◆ **YOUR TASK**
From the entries that follow, copy exactly the lines beginning at the line holding "left wrist: (230, 109, -39)" and continuing through the line holding "left ankle: (209, 165, -32)".

--- DATASET RECORDS ---

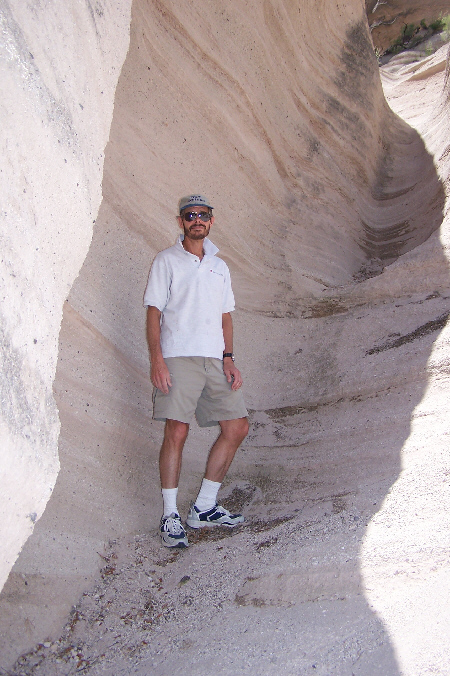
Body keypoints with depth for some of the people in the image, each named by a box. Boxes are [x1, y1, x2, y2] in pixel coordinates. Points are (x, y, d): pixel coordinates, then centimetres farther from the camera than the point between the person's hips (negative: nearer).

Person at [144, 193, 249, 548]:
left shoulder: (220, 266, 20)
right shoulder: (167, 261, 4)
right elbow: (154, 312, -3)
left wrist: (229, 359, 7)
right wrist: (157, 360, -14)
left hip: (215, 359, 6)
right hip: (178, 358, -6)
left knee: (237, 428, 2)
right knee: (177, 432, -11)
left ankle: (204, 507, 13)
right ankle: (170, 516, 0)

---
--- DATASET RECORDS ---

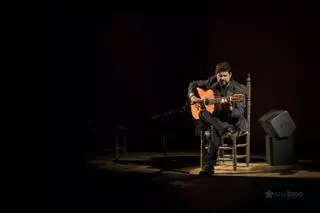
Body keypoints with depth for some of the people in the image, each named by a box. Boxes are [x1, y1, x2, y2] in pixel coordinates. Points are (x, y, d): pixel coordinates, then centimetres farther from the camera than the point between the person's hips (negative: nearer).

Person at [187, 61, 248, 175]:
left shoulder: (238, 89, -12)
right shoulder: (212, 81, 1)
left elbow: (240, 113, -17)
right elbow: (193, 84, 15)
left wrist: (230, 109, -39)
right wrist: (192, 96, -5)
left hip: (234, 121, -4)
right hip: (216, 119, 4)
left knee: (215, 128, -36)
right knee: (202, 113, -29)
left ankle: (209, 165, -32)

---

◆ **TASK OUTPUT**
left wrist: (230, 109, -39)
right wrist: (192, 96, -5)
left hip: (234, 121, -4)
right hip: (216, 119, 4)
left knee: (215, 128, -36)
right knee: (202, 113, -29)
left ankle: (209, 165, -32)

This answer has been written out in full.